KANSAS CITY, Mo. — The company that will likely be chosen to manage food and concessions at Kansas City International Airport’s new terminal said its plan will no longer include Chick-fil-A.
Public protests lead to the fast food restaurant being ousted from the leading vendor’s proposal.
Representatives of the Vantage Airport Group presented their plan to the Kansas City Council’s Transportation, Infrastructure and Operations Committee on Wednesday morning. The plan included details about contracts, workers being paid $15 an hour, and who is in charge of managing select restaurants.
The aviation department selected Vantage as its choice to run food and beverage operations at the terminal. Vantage told the city that it’s committed to having all restaurants and concession areas open on the first day the terminal is in business.
Vantage also said one of the reasons its proposal is the strongest — and the right one for Kansas City — is because of the flexibility it offers.
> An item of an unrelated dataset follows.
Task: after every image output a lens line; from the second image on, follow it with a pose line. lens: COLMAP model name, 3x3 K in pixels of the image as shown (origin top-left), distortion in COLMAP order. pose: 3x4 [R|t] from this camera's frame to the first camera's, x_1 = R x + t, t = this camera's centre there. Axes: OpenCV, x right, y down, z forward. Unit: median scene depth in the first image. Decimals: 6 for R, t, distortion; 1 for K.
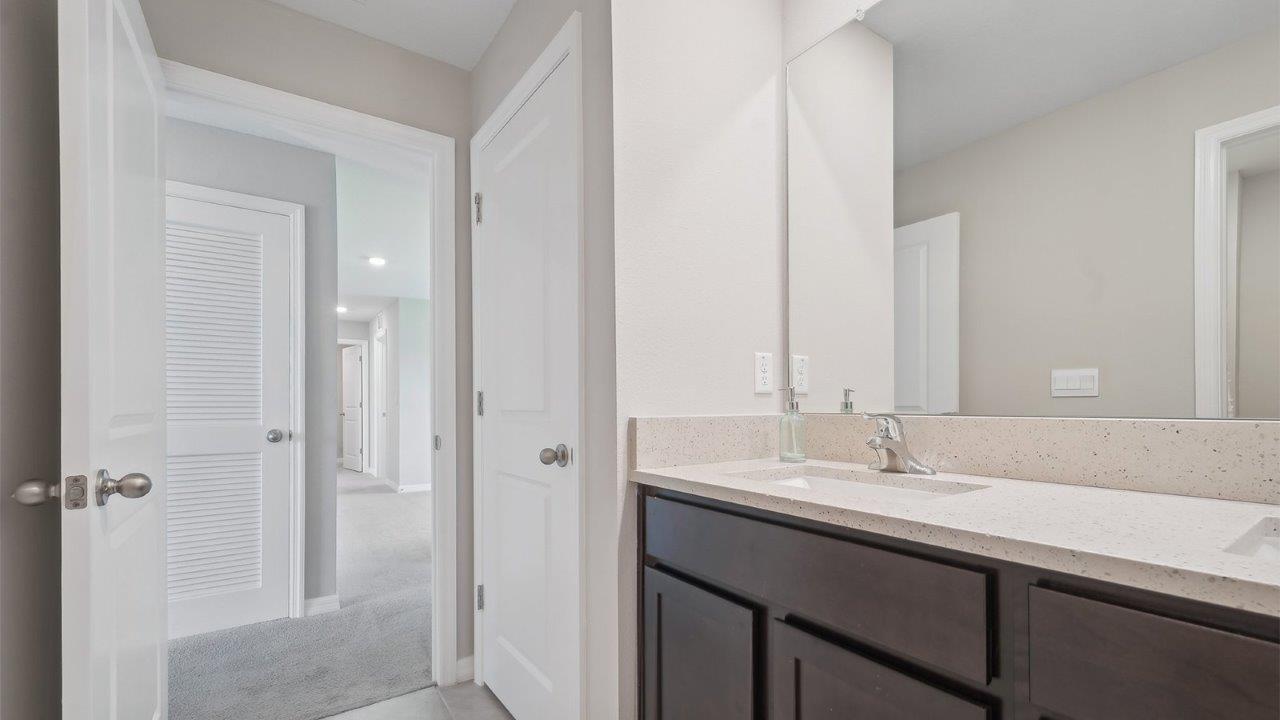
lens RADIAL K [[518.5, 0, 642.9], [0, 518.5, 384.4], [0, 0, 1]] dist [-0.000477, 0.000090]
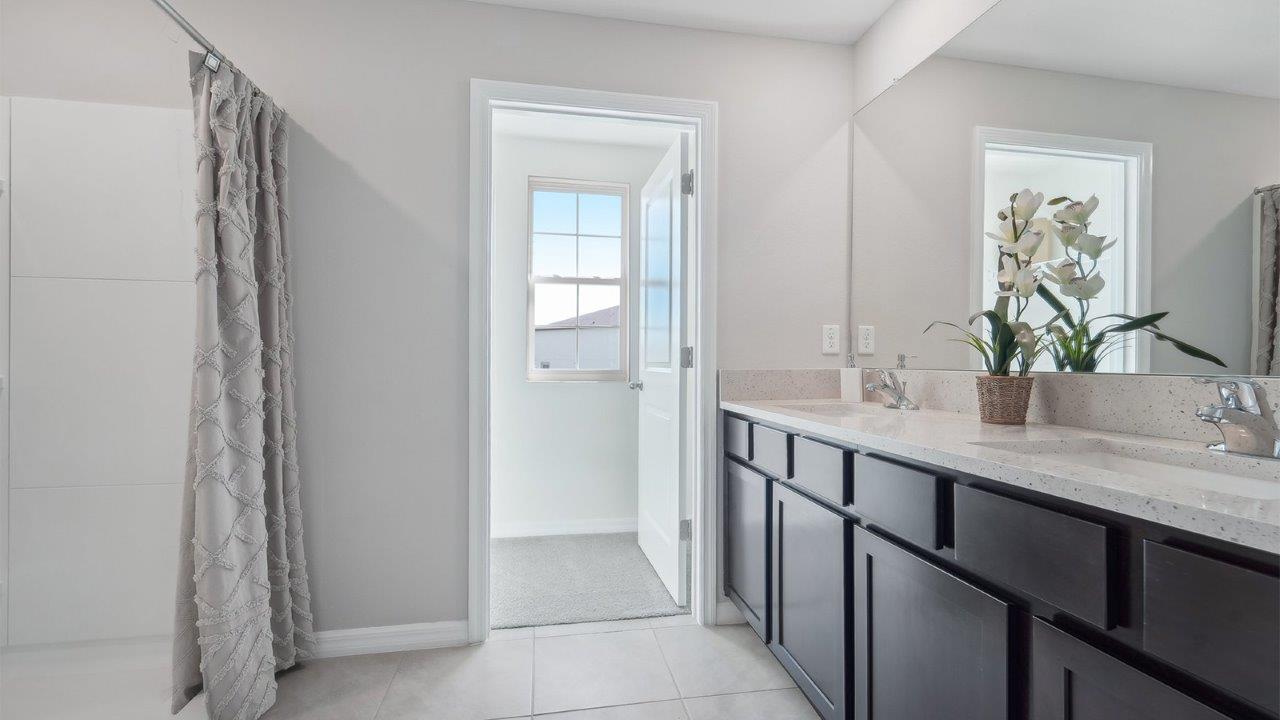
lens RADIAL K [[527.7, 0, 640.0], [0, 527.7, 360.0], [0, 0, 1]] dist [0.001247, 0.000100]
pose [[0.910379, 0.008888, -0.413681, 0.244624], [0.008119, 0.999193, 0.039333, -0.018194], [0.413697, -0.039167, 0.909572, -0.349333]]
“We heard and respect the strong community reaction to the proposed Chick-fil-A, and after collaborating with the Aviation Department, we made the decision to remove Chick-fil-A from the program. We will work hard to find and identify suitable options for its replacement,” said Rob Van Snik, Senior Director of Commercial Development for Vantage.
The city’s LGBTQ Commission spearheaded the effort. Members sent a letter to city officials and city council members, asking the city to remove a Chick-fil-A location from the new KCI terminal plans.
“Happy to see Chick-Fil-A is not included,” LGBTQ Commission Vice Chair Justice Horn said.
Horn said there are two main concerns. The first is Chick-fil-A’s history of donating to organizations that do not support LGBTQ efforts.
The commission also said that if Chick-fil-A is at the airport, it takes away the opportunity for a locally owned business to be in that space.
“This is Kansas City’s airport, and we should welcome having more local restaurants here,” Horn said. “So with them now being out, this is now an opportunity for a local community member, a local business. That’s something I think is a win-win for us.”
FOX4 reached out to Chick-fil-A Wednesday morning for comment but did not hear back.
In 2020, the company announced it was shifting its charitable giving to focus more on education, food insecurity and homelessness.
Although Vantage decided to cut Chick-fil-A, the Transportation, Infrastructure and Operations Committee has not approved sending the proposal to the full city council yet. It’s on hold in committee for another week.
Another aspect the aviation department is working on is to make sure travelers won’t be charged exorbitant prices while at the new terminal.
“We did not want the concession area to say, charge $8 for a bottle of water. So they have to do pricing on Barry Road at the QuikTrip as their measurement. So as you buy a bottle of water at QuikTrip, you can expect to pay the same price at the airport,” said Patrick Klein, Aviation Director.
Currently travelers pay 15% over prices you’ll see at stores if you buy beverages at KCI. If you buy retail items, you’ll pay a 30% higher price.